St. Louis police gather at the scene of a fatal officer-involved shooting at Walton Avenue and Page Boulevard in St. Louis. An armed man fleeing from officers serving a search warrant at a home in a crime-troubled section of north St. Louis was shot and killed Wednesday by police after he pointed a gun at them, the police chief said. (David Carson/St. Louis Post-Dispatch via AP)
At least nine people were arrested Wednesday and St. Louis police used tear gas to clear a street of protesters after an armed man fleeing from officers was shot and killed when he pointed a gun at them.
St. Louis Police Chief Sam Dotson said at a press conference late Wednesday night that a group of protesters who had blocked an intersection threw glass bottles and bricks at officers and refused orders to clear the roadway. Inert gas was used and when that didn’t have any effect on the crowd, police turned to tear gas to clear the intersection, Dotson said. Those arrested face charges of impeding the flow of traffic and resisting arrest, he said.
In addition to the arrests, officers responded to reports of burglaries in the area and the fire department was called after a car was set ablaze, according to Dotson.
The chief blamed the crimes on people seeking “notoriety” in a neighborhood “plagued by violence.” Dotson added that police would release video showing that officers gave multiple orders to clear the street and repeatedly warned that the tear gas would be used.
The latest shooting came with tensions already high in the area after violence erupted during several events earlier this month marking the anniversary of the death of Michael Brown, the 18-year-old fatally shot last year by a police officer in nearby Ferguson.
Dotson said two police officers serving a search warrant Wednesday afternoon at a home in a crime-troubled section of the city’s north side encountered two suspects, one of which was 18-year-old Mansur Ball-Bey. The suspects were fleeing the home as Ball-Bey, who was black, turned and pointed a handgun at the officers, who shot him, the chief said. Ball-Bey died at the scene.
Both officers, who are white, were unharmed, according to a police report.
Dotson said four guns, including the handgun wielded by Ball-Bey, and crack cocaine were recovered at or near the home, which last year yielded illegal guns during a police search. Police are searching for the second suspect, who they said is believed to be in his mid-to-late teens.
A man and woman who were also inside the home were arrested, Dotson said.
Police obtained the search warrant because they believed the home harbored suspects in other crimes, Dotson said. He didn’t specify which crimes, but noted that a killing happened on the same street Monday and a nearby market just was riddled by bullets.
That area also is near where a 93-year-old veteran who was part of the Tuskegee Airmen — black World War II pilots — was the victim of crimes twice within a few minutes Sunday, being robbed and then having his car stolen. The veteran was unhurt, and his car was found Tuesday blocks from where it was taken.

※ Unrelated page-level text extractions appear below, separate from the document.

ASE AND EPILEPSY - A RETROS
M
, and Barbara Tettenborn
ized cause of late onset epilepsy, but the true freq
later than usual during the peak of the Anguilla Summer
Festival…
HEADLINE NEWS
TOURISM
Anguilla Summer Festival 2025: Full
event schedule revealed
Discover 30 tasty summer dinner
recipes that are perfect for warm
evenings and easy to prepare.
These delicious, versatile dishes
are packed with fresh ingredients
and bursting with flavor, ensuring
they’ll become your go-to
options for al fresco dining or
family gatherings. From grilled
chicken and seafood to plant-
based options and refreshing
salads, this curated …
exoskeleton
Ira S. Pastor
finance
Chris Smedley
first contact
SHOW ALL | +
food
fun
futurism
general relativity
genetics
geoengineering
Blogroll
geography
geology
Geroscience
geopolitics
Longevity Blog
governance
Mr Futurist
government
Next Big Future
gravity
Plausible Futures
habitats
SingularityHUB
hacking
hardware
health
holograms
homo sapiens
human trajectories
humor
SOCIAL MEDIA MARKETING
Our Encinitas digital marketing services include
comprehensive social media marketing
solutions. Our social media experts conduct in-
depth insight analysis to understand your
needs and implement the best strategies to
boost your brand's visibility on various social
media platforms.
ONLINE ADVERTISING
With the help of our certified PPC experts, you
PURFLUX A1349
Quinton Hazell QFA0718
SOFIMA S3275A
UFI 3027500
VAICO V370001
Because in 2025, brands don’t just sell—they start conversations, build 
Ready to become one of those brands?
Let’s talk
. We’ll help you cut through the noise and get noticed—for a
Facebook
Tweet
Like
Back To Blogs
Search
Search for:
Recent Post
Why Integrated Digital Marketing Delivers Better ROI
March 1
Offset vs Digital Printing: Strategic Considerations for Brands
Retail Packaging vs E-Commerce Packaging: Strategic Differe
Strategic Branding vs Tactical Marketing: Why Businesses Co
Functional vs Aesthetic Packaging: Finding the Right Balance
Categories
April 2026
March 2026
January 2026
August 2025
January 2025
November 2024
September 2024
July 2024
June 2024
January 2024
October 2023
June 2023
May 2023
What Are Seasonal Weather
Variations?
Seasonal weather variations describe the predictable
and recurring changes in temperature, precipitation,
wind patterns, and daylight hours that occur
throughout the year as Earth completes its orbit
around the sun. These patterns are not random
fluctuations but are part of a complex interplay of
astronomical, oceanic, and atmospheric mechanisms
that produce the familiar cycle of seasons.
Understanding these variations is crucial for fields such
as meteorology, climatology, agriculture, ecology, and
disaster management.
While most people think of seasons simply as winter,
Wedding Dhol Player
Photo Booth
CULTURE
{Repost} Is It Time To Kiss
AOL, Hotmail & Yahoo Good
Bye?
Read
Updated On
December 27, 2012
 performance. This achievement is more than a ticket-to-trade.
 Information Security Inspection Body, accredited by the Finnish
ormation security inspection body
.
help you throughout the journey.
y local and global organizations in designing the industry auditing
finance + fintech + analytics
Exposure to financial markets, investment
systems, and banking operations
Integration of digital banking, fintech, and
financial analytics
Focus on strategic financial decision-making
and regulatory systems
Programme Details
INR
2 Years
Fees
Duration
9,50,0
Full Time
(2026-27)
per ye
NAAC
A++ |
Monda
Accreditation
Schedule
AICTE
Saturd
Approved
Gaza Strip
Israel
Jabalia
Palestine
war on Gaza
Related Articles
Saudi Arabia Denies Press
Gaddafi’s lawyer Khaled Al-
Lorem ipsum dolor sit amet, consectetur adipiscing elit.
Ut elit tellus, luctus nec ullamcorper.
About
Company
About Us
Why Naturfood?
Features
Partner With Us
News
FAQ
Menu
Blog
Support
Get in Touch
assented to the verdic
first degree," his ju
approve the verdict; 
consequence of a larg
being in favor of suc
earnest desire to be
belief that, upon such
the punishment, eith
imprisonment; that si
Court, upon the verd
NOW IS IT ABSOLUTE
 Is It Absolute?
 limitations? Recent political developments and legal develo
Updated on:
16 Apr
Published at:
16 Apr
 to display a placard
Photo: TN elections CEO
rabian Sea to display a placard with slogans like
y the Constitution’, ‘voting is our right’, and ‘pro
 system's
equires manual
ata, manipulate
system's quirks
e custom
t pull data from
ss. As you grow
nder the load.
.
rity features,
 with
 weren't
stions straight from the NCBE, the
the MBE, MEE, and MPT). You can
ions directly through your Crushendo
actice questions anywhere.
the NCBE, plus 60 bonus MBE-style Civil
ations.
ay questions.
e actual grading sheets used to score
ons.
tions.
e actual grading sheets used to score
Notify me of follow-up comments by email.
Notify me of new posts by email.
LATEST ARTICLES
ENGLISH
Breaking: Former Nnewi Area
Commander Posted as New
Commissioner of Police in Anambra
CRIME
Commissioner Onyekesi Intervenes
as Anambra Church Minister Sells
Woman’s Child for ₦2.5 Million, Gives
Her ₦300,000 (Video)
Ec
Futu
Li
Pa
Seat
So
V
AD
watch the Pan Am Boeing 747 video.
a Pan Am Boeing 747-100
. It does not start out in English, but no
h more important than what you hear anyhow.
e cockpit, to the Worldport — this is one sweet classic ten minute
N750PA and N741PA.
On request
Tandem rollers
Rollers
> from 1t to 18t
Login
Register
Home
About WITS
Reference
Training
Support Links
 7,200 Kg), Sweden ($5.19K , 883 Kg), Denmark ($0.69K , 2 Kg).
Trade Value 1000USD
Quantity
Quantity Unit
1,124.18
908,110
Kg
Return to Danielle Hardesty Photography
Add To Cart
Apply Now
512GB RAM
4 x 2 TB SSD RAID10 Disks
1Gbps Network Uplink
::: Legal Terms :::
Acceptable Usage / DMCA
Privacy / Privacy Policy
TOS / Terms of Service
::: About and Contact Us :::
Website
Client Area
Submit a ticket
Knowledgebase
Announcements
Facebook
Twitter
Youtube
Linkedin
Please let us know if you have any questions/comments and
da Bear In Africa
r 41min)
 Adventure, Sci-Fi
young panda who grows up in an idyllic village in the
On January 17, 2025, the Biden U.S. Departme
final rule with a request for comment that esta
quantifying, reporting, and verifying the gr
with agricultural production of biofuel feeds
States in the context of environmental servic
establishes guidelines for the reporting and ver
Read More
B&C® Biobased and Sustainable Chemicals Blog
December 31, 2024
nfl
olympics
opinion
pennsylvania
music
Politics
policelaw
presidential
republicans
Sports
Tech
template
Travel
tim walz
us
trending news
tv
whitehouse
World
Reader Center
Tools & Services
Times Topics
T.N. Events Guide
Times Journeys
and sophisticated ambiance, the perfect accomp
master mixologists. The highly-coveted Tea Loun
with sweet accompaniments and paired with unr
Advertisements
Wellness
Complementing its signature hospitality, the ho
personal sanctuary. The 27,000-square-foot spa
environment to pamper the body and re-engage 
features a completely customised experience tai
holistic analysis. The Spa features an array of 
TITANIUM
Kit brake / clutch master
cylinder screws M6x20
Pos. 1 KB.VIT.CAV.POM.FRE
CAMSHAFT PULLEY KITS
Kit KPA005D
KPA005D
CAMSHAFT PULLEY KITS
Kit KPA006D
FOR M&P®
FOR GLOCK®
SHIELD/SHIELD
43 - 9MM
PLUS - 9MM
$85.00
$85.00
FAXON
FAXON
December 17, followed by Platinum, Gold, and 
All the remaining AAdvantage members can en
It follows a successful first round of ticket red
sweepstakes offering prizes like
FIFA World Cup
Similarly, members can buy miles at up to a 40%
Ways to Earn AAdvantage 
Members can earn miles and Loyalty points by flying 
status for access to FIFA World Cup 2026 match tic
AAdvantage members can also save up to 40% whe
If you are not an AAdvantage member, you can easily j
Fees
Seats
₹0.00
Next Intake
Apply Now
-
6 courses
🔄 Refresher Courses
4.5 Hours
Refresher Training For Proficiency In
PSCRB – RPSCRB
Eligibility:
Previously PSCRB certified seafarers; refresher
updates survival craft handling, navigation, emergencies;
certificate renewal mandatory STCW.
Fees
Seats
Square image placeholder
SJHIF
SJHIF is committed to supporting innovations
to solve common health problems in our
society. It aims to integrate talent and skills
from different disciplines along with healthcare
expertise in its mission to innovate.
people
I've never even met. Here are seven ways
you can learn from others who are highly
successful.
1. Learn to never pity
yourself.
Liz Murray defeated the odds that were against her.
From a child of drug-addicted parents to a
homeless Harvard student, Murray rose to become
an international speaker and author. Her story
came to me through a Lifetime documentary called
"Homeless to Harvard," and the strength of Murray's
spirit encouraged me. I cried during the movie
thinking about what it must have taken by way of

Roughly 150 people gathered Wednesday afternoon near the scene of the shooting, questioning the use of deadly force. Some chanted “Black Lives Matter,” a mantra used after Brown’s death. As police removed their yellow tape that cordoned off the scene, dozens of people converged on the home’s front yard, many chanting insults and gesturing obscenely at officers. Several onlookers surrounded individual officers, yelling at them.
“Another youth down by the hands of police,” Dex Dockett, 42, who lives nearby, told a reporter. “What could have been done different to de-escalate rather than escalate? They (police) come in with an us-against-them mentality. You’ve got to have the right kind of cops to engage in these types of neighborhoods.”
Another neighborhood resident, Fred Price, said he was skeptical about Dotson’s account that the suspect pointed a gun at officers before being mortally wounded.
“They provoked the situation,” Price, 33, said. “Situations like this make us want to keep the police out of the neighborhood. They’re shooting first, then asking questions.”
Some of those who protested Ball-Bey’s death had already spent the morning in downtown St. Louis, marching to mark the anniversary of the fatal police shooting of Kajieme Powell. He was fatally shot by two St. Louis officers after police said he approached them with a knife. Circuit Attorney Jennifer Joyce is still reviewing the case to determine whether lethal force was justified.
Protests have become a familiar scene across the St. Louis region since Brown, who was black and unarmed, was fatally shot by Ferguson officer Darren Wilson on Aug. 9, 2014. A St. Louis County grand jury and the U.S. Justice Department declined to charge Wilson, who resigned in November.
The Associated Press contributed to this report.